While I might expect a different environment not to expose the bug, I am suprised that neither run gave correct results. On my machine, for 24777695232, I get:

1
2
2
2
2
2
2
2
2
2
2
2
2
2
3
7
73
79
# without bug
2
2
2
2
2
2
2
2
2
2
2
2
2
3
3
3
3
3
3
3
3
461
[download]

Which version of Parei do you have?
$VERSION = '2.010603';

...have you tried moving the call to sqrt after the call to factorint()?
Yes - and it removes the bug - thanks! I was dealing with 3 major versions of my code and minor versions of each (with and without optimizations) and that was 1 of the few things I hadn't tried.

Anyway, trying to get beyond that, I picked a few ideas from tall_man's code (which is definitely the benchmark in this thread) and modified your code to read as:
tall_man's code is impressive, but QM did state that all you start with is the prime factorization. Obviously if some module can give you the factors already you use that solution, so my quest became an academic exercise.

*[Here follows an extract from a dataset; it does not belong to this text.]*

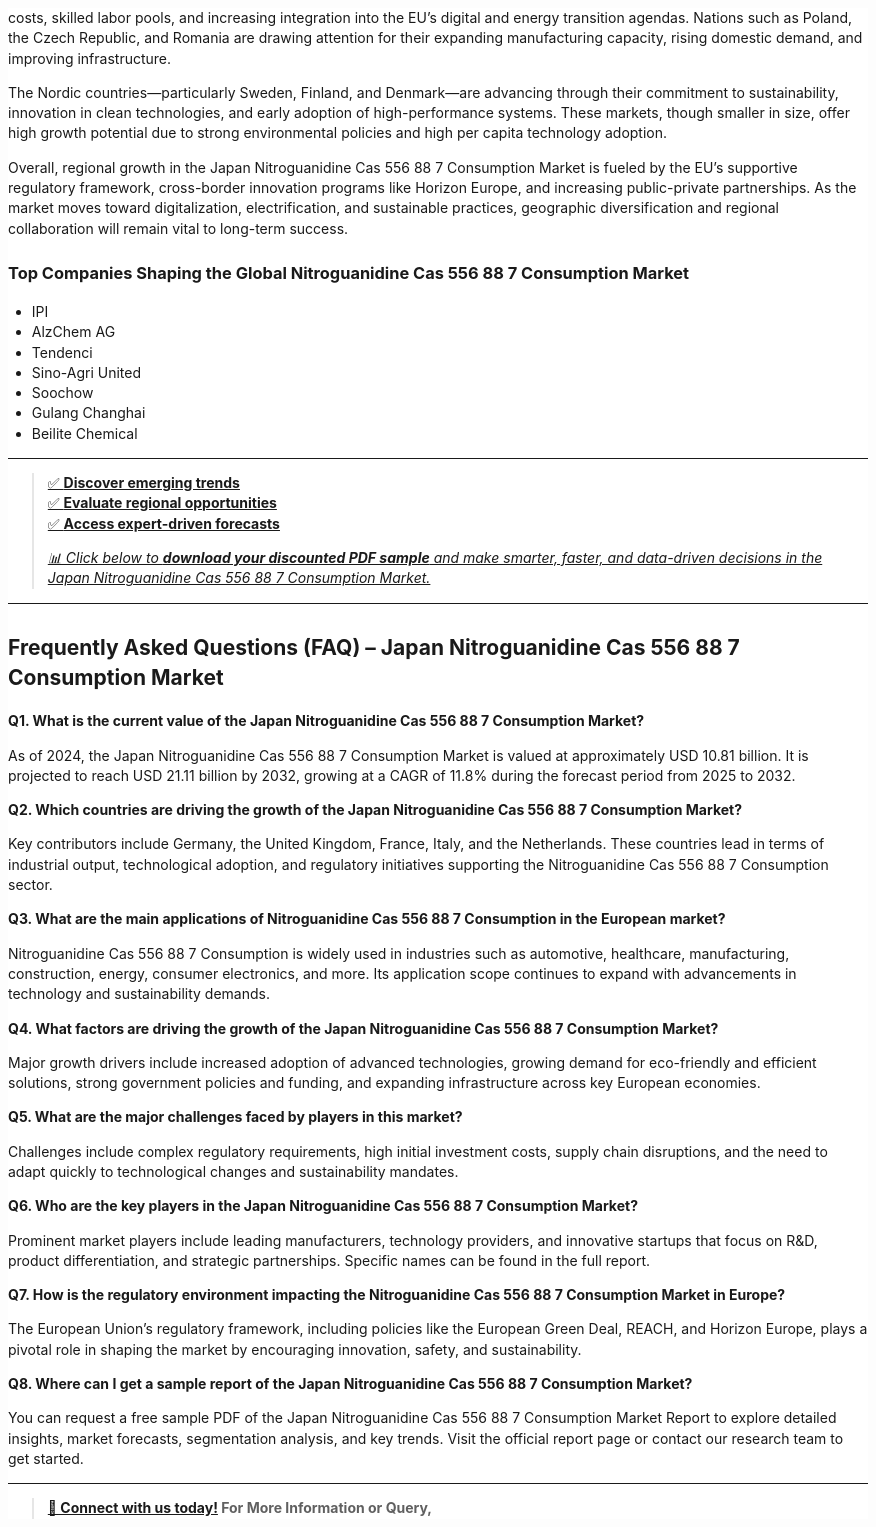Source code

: costs, skilled labor pools, and increasing integration into the EU&rsquo;s digital and energy transition agendas. Nations such as Poland, the Czech Republic, and Romania are drawing attention for their expanding manufacturing capacity, rising domestic demand, and improving infrastructure.</p><p>The Nordic countries&mdash;particularly Sweden, Finland, and Denmark&mdash;are advancing through their commitment to sustainability, innovation in clean technologies, and early adoption of high-performance systems. These markets, though smaller in size, offer high growth potential due to strong environmental policies and high per capita technology adoption.</p><p>Overall, regional growth in the Japan Nitroguanidine Cas 556 88 7 Consumption Market is fueled by the EU&rsquo;s supportive regulatory framework, cross-border innovation programs like Horizon Europe, and increasing public-private partnerships. As the market moves toward digitalization, electrification, and sustainable practices, geographic diversification and regional collaboration will remain vital to long-term success.</p><p><h3>Top Companies Shaping the Global Nitroguanidine Cas 556 88 7 Consumption Market </h3><ul><li>IPI</li><li>AlzChem AG</li><li>Tendenci</li><li>Sino-Agri United</li><li>Soochow</li><li>Gulang Changhai</li><li>Beilite Chemical</li></ul></p><hr /><blockquote><p><a href="https://www.marketresearchintellect.com/ask-for-discount/?rid=349593&amp;amp;utm_source=Github-JP&amp;amp;utm_medium=047">✅ <strong data-start="617" data-end="645">Discover emerging trends</strong></a><br data-start="645" data-end="648" /><a href="https://www.marketresearchintellect.com/ask-for-discount/?rid=349593&amp;amp;utm_source=Github-JP&amp;amp;utm_medium=047"> ✅ <strong data-start="650" data-end="685">Evaluate regional opportunities</strong></a><br data-start="685" data-end="688" /><a href="https://www.marketresearchintellect.com/ask-for-discount/?rid=349593&amp;amp;utm_source=Github-JP&amp;amp;utm_medium=047"> ✅ <strong data-start="690" data-end="724">Access expert-driven forecasts</strong></a></p><p class="" data-start="728" data-end="864"><em><a href="https://www.marketresearchintellect.com/ask-for-discount/?rid=349593&amp;amp;utm_source=Github-JP&amp;amp;utm_medium=047">📊 Click below to <strong data-start="746" data-end="785">download your discounted PDF sample</strong> and make smarter, faster, and data-driven decisions in the Japan Nitroguanidine Cas 556 88 7 Consumption Market.</a></em></p></blockquote><hr /><h2>Frequently Asked Questions (FAQ) &ndash; Japan Nitroguanidine Cas 556 88 7 Consumption Market</h2><p><strong>Q1. What is the current value of the Japan Nitroguanidine Cas 556 88 7 Consumption Market?</strong></p><p>As of 2024, the Japan Nitroguanidine Cas 556 88 7 Consumption Market is valued at approximately USD 10.81 billion. It is projected to reach USD 21.11 billion by 2032, growing at a CAGR of 11.8% during the forecast period from 2025 to 2032.</p><p><strong>Q2. Which countries are driving the growth of the Japan Nitroguanidine Cas 556 88 7 Consumption Market?</strong></p><p>Key contributors include Germany, the United Kingdom, France, Italy, and the Netherlands. These countries lead in terms of industrial output, technological adoption, and regulatory initiatives supporting the Nitroguanidine Cas 556 88 7 Consumption sector.</p><p><strong>Q3. What are the main applications of Nitroguanidine Cas 556 88 7 Consumption in the European market?</strong></p><p>Nitroguanidine Cas 556 88 7 Consumption is widely used in industries such as automotive, healthcare, manufacturing, construction, energy, consumer electronics, and more. Its application scope continues to expand with advancements in technology and sustainability demands.</p><p><strong>Q4. What factors are driving the growth of the Japan Nitroguanidine Cas 556 88 7 Consumption Market?</strong></p><p>Major growth drivers include increased adoption of advanced technologies, growing demand for eco-friendly and efficient solutions, strong government policies and funding, and expanding infrastructure across key European economies.</p><p><strong>Q5. What are the major challenges faced by players in this market?</strong></p><p>Challenges include complex regulatory requirements, high initial investment costs, supply chain disruptions, and the need to adapt quickly to technological changes and sustainability mandates.</p><p><strong>Q6. Who are the key players in the Japan Nitroguanidine Cas 556 88 7 Consumption Market?</strong></p><p>Prominent market players include leading manufacturers, technology providers, and innovative startups that focus on R&amp;D, product differentiation, and strategic partnerships. Specific names can be found in the full report.</p><p><strong>Q7. How is the regulatory environment impacting the Nitroguanidine Cas 556 88 7 Consumption Market in Europe?</strong></p><p>The European Union&rsquo;s regulatory framework, including policies like the European Green Deal, REACH, and Horizon Europe, plays a pivotal role in shaping the market by encouraging innovation, safety, and sustainability.</p><p><strong>Q8. Where can I get a sample report of the Japan Nitroguanidine Cas 556 88 7 Consumption Market?</strong></p><p>You can request a free sample PDF of the Japan Nitroguanidine Cas 556 88 7 Consumption Market Report to explore detailed insights, market forecasts, segmentation analysis, and key trends. Visit the official report page or contact our research team to get started.</p><hr /><blockquote><p><span class="font-[700]"><strong><a href="https://www.marketresearchintellect.com/product/global-nitroguanidine-cas-556-88-7-consumption-market-size-and-forecast/?utm_source=Linkedin&utm_medium=047">📩 Connect with us today!</a> For More Information or Query,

Going by the time your program takes in comparison to tall_man's, you appear to be doing a similar amount of work, but your code is returning -1, which I do not understand?
I am pretty sure this is an overflow issue, but believe it or not these large numbers aren't particularlly difficult. Given QM's original problem - numbers that result in a lot of prime factors would be difficult such as 24777695232. Your first number only has 5 factors which makes the number of combinations to test small:

17
113
5882353
73765755896403138401
119968369144846370226083377
[download]

...which despite being nearly as big a number, is solved in under a 1/5th of a second rather than 17+ seconds above. The very close similarity in timing between your code and tall_man's suggests that you are probably doing a very similar amount of work and possibly arriving at the same result, but for some reason, failing to display it?.
Yeah, doing a binary search on 5 numbers is bound to be faster than generating all the combinations and determining the product, but I still don't get anywhere near the 17+ seconds you see, albeit with an incorrect answer of 7.37657566340607e+27. If you want to benchmark numbers that I know my code can handle, use the following:

#!/usr/bin/perl
use strict;
use warnings;

open(RANDOM, '>', 'random.dat') or die $!;
print RANDOM (int( rand 31415926535 ) + 1), "\n" for 1 .. 50_000;
[download]

Either way, your determination of the appropriate sequence of tests and short-ciruiting is very impressive. I congratulate you++
Thanks. As I said, this became more of an academic exercise. See this for more details. Now that I can make the bug go away, I can test which version is the fastest with all optimizations. Thanks!